Eileen had told her everything about Dougie in a five-page letter, and written the same letter to Weeny and sent photos, sheaves of them, Dougie, the boys, the children, the dogs, Campbell and Marie’s caravan.

“He isn’t some strange man. I told you all about him.”

“I don’t know what you think you’re doing, getting married again at your time of life.”

“I’m getting myself someone to look after me and keep me company in old age,” she had said, “so you don’t have to.”

Jan had shut up then. But she had not been at the wedding.

“It’s too far to come all that way.”

“There’s trains. You can even fly from Aberdeen. I’ll pay your fares to fly, to get you here.”

She thought that had done the trick. Jan had agreed. Eileen had sent the money. Only at the last minute, one of the children had apparently gone down with something and Jan couldn’t leave him.
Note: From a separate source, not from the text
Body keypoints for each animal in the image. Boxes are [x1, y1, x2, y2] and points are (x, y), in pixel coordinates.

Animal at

“I don’t believe her,” she had said to Dougie. “I don’t think Mark’s gone down with anything at all. She just doesn’t want to come. She’d no intention of coming.”

Jan had kept the air-fare money, though.

If she had hoped for one daughter at her wedding, she had known Weeny would not be there. Not after the note.
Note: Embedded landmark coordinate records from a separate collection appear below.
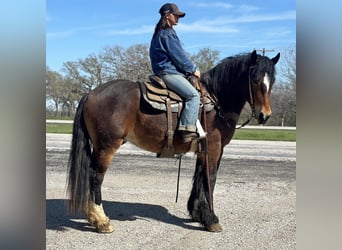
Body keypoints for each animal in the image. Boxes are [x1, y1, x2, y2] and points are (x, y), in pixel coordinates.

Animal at [65, 49, 280, 233]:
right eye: (254, 80)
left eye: (272, 82)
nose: (265, 115)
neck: (217, 100)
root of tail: (90, 93)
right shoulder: (215, 148)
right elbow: (210, 179)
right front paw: (211, 219)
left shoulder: (203, 149)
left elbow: (198, 179)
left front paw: (197, 214)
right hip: (107, 147)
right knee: (96, 178)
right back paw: (101, 221)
The card had primroses on it, and Weeny’s writing was very neat. She said she was too busy “Travelling” for her job as a “representative.” Eileen had no idea what Weeny’s job was. She wondered what she had done wrong—not now, in getting married to Dougie, but then, in the past, in their childhood. She couldn’t think of anything. Cliff had been proud of Weeny. He had taught her to be tough, but the sisters had fought from the moment Weeny was born until Jan had left home to live with Neil. They had fought for attention, affection, pocket money, the biggest room, the first slice of pie and the last sweet in the packet. The house had been a battleground for twenty-two years and when they had both left, within a few months of one another, Eileen had felt that a long, long war had ended. But Cliff had minded. Cliff had ceased to have anything to say from the moment Weeny had gone.